Tok Pisin
Jean-Joseph Cote
jjcote at juno.com
Sun Jun 1 09:10:34 EDT 2003
Pierre wrote:
> I just got on a tok Pisin mailing list.
It's 2003. By this point, every bizarre thing imaginable exists. Is
this the only place where it exists as a written language?
> May I quote the instructions for "darapti" to it?
Well, considering you wrote them, I can't imagine why not. Let us know
what the pigeon talkers think.
Jean-Joseph
For those who may not remember this, back in November of '99, Pierre was
the wordmeister for a round where the word was "darapti". When he sent
out the definitions, the instructions for the round were entirely in a
language called Tok Pisin, which is spoken in Papua New Guinea, with no
translation into English. Apparently everyone was able to decode it well
enough, or else the instructions didn't matter, because everyone knows
the rules.
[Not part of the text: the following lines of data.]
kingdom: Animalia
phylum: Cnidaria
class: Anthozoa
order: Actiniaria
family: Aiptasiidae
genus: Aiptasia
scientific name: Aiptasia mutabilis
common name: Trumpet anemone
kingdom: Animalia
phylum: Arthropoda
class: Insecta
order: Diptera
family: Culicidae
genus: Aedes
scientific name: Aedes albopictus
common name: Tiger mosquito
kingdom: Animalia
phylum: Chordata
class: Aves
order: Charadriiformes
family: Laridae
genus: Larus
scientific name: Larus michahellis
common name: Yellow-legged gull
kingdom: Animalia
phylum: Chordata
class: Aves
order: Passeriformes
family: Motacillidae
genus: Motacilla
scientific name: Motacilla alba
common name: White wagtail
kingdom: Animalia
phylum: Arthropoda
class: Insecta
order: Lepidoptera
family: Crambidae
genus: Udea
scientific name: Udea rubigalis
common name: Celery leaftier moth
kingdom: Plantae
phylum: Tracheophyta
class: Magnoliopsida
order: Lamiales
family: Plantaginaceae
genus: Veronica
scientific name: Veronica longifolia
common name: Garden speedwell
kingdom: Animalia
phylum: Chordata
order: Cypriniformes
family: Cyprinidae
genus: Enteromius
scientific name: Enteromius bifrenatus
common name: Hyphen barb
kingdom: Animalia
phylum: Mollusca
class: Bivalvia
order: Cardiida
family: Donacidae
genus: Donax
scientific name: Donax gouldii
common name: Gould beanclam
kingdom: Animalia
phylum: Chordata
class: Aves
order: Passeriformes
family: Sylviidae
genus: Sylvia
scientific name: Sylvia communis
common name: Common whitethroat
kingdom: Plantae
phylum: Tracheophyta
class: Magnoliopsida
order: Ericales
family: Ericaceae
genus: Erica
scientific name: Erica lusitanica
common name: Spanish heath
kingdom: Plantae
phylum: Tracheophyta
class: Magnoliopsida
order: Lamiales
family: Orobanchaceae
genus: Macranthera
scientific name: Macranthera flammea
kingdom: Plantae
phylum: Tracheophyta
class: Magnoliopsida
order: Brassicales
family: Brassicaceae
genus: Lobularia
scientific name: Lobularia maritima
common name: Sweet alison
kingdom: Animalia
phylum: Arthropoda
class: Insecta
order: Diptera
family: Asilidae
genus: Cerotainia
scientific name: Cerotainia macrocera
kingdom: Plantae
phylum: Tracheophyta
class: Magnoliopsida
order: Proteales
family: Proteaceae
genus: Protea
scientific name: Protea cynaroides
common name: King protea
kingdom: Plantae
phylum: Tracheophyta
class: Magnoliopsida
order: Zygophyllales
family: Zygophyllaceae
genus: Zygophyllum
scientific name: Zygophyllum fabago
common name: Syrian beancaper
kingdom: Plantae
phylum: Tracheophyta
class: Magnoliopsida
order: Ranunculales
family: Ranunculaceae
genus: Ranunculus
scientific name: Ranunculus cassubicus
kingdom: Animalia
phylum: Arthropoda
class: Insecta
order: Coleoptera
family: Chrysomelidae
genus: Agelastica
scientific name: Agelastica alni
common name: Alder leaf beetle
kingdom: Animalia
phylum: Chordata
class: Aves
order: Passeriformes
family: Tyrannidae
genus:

Don't confuse Tok Pisin with the language used in Pierre's
signature; that's Lojban, which I gather is a completely synthetic
language that's supposed to eliminate all ambiguity in communication.
This is what the Tok Pisin message said:
Subject: Ol darapti i kam
I gat hia wanpela ten tri mining bilong tok "darapti". Yu ken putim
wanpela vot
long wanpela mining na tupela vot long narapela mining. Sevenpela de bai
i kam,
na mi kaunim ol vot na telim yupela, wanem mining i winim ol arapela, na
wanem
i as tru bilong dispela tok.
Sapos yu vot long mining tru, orait yu gat poin. Sapos yu vot long mining
bilong
yu yet, orait yu lusim faipela poin. Sapos yu tokim, "Em i raitim dispela
mining," na yu tok tru, mi brukim wanpela poin long tenpela hap na givim
wanpela
long yu. Yu tok giaman, orait yu lusim wanpela hap.